Al-Qaeda: Pompeo says Iran is jihadist network's 'new home base'

Elias Hubbard
January 13, 2021

Pompeo said Iran has given Al-Qaeda leaders freedom of movement inside Iran, as well as safe havens and logistical support since 2015, when Iran signed a nuclear accord with world powers.

In a speech a week before leaving office, Pompeo confirmed a New York Times report that Al-Qaeda's second-in-command was killed previous year in Tehran, although he did not say that Israel carried it out. Iran denied the report, saying there were no al Qaeda "terrorists" on its soil.

Iranian Foreign Minister Mohammad Javad Zarif has dismissed the accusations as "warmongering lies".

"Al Qaeda today is operating underneath the hard shell of the Iranian regime's protection", he said.

"Iran made a decision to allow al-Qaeda to establish a new operational headquarters on the condition that al-Qaeda operatives abide by the regime's rules governing al-Qaeda's stay inside of the country", he said. For Biden, "the optics are quite hard to justify giving in to the Islamic Republic and giving in to pressure tactics, particularly in light of the past criticism of the deal", he said.

"Through multi-faceted consultations with leading Iranian officials, South Korea and Iran will work together to craft swift, constructive solutions to the pending issues based on the long-standing friendship between the two countries", the foreign ministry said in a press release.

A former senior USA intelligence official with direct knowledge of the issue told Reuters that Iran was never friendly with al-Qaeda before or after the 9/11 attacks and any claims of current cooperation should be viewed warily.

This comes amid expectations that Pompeo will give a speech accusing Iran of supporting Al Qaeda (recycling the famous Bush-era lie about Saddam an Al-Qaeda to justify the invasion).

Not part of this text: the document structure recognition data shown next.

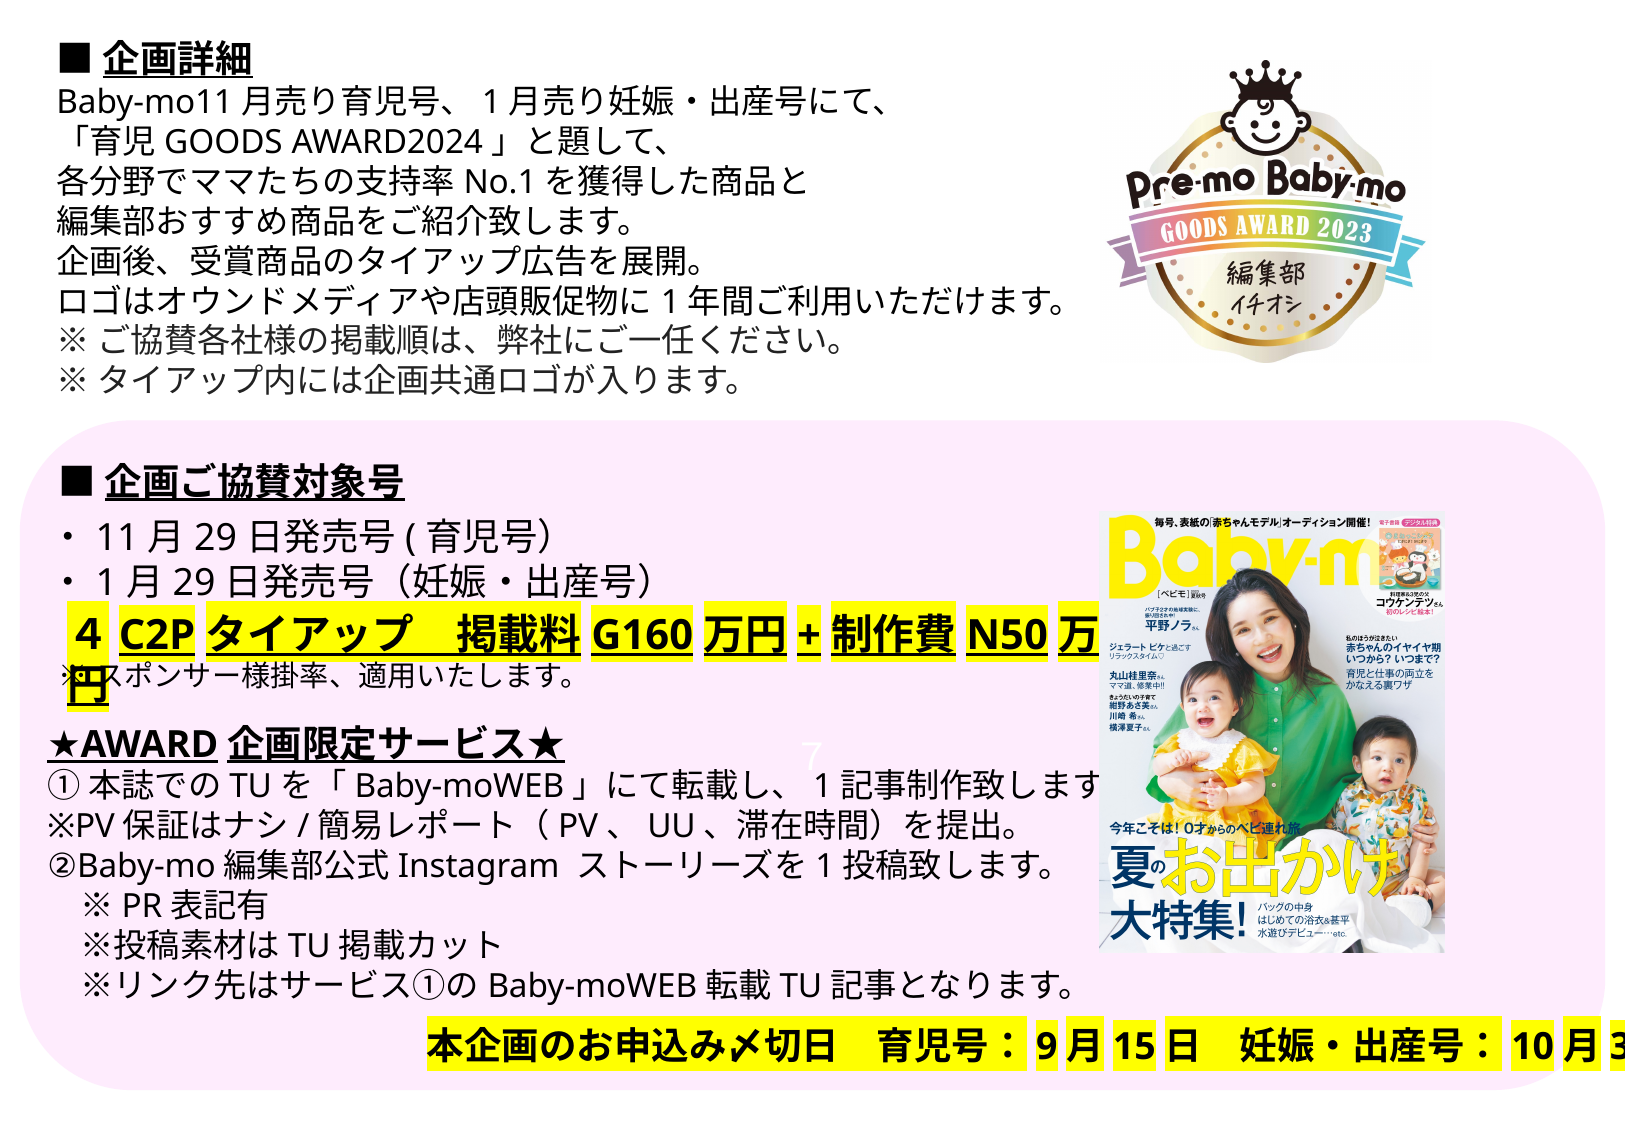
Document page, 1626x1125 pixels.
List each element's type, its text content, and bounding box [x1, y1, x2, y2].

picture [1100, 60, 1432, 363]
text_box ■企画ご協賛対象号 [43, 450, 729, 510]
text_box ７ [18, 462, 1602, 1092]
text_box ★AWARD企画限定サービス★ ①本誌でのTUを「Baby-moWEB」にて転載し、1記事制作致します。 ※PV保証はナシ/簡易レポート（PV、UU、滞在時間）を提出。 ②Baby-mo編集部公式Instagram ストーリーズを1投稿致します。 ※PR表記有 ※投稿素材はTU掲載カット ※リンク先はサービス①のBaby-moWEB転載TU記事となります。 [32, 712, 1625, 1012]
text_box 本企画のお申込み〆切日 育児号：9月15日 妊娠・出産号：10月31日 [412, 1014, 1625, 1075]
text_box ・11⽉29⽇発売号(育児号） ・1⽉29⽇発売号（妊娠・出産号） [34, 505, 1560, 611]
text_box ７ [54, 419, 1607, 712]
picture [1099, 510, 1445, 953]
text_box ■企画詳細 Baby-mo11月売り育児号、1月売り妊娠・出産号にて、 「育児GOODS AWARD2024」と題して、 各分野でママたちの支持率No.1を獲得した商品と 編集部おすすめ商品をご紹介致します。 企画後、受賞商品のタイアップ広告を展開。 ロゴはオウンドメディアや店頭販促物に1年間ご利用いただけます。 ※ご協賛各社様の掲載順は、弊社にご一任ください。 ※タイアップ内には企画共通ロゴが⼊ります。 [41, 27, 1556, 407]
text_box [44, 600, 1099, 701]
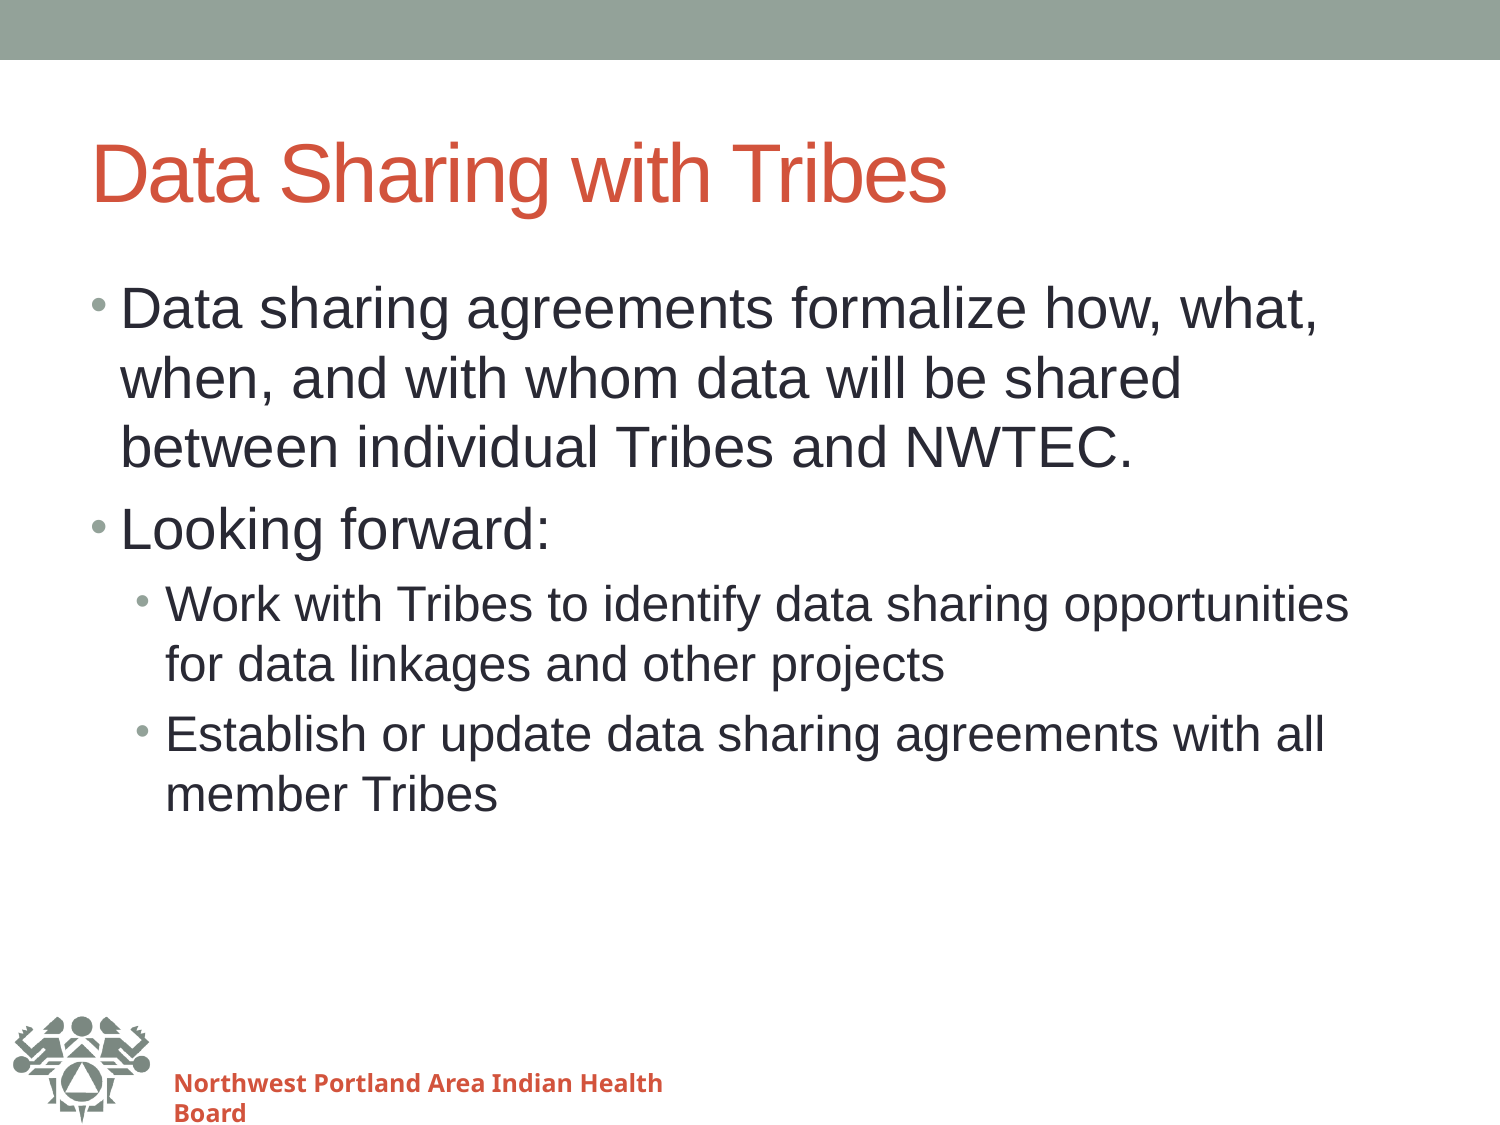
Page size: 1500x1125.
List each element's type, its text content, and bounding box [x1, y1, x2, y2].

title Data Sharing with Tribes [75, 87, 1425, 250]
list Data sharing agreements formalize how, what, when, and with whom data will be shared between individual Tribes and NWTEC. Looking forward: Work with Tribes to identify data sharing opportunities for data linkages and other projects Establish or update data sharing agreements with all member Tribes [75, 262, 1425, 1063]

Former President George W Bush also accused Iran of having ties with the 9/11 attacks on the United States, but these allegations have since been debunked.

Iran, a Shiite clerical state, is ideologically opposed both to Al-Qaeda and the Islamic State group, extreme Sunni movements that are predominantly Arab, and has fought on fronts overseas against both.

Iran has rejected Western calls for wider global talks over its nuclear and military ambitions after U.S. President Donald Trump withdrew from the deal in 2018 and reimposed sanctions.

As a clerical state based on Shiite Islam, Iran is considered ideologically opposed to extremist groups like al-Qaida, which adhere to the Sunni branch of Islam and have traditionally been supported by Iran's arch-enemy Saudi Arabia.

Tensions have been ramped up in recent days amid the one-year anniversary of the U.S.' killing of top Iranian general Qassem Soleimani.

Relations between Tehran and Washington have deteriorated since 2018 when Trump abandoned Iran's 2015 nuclear deal, which imposed strict curbs on its nuclear activities in return for the lifting of sanctions.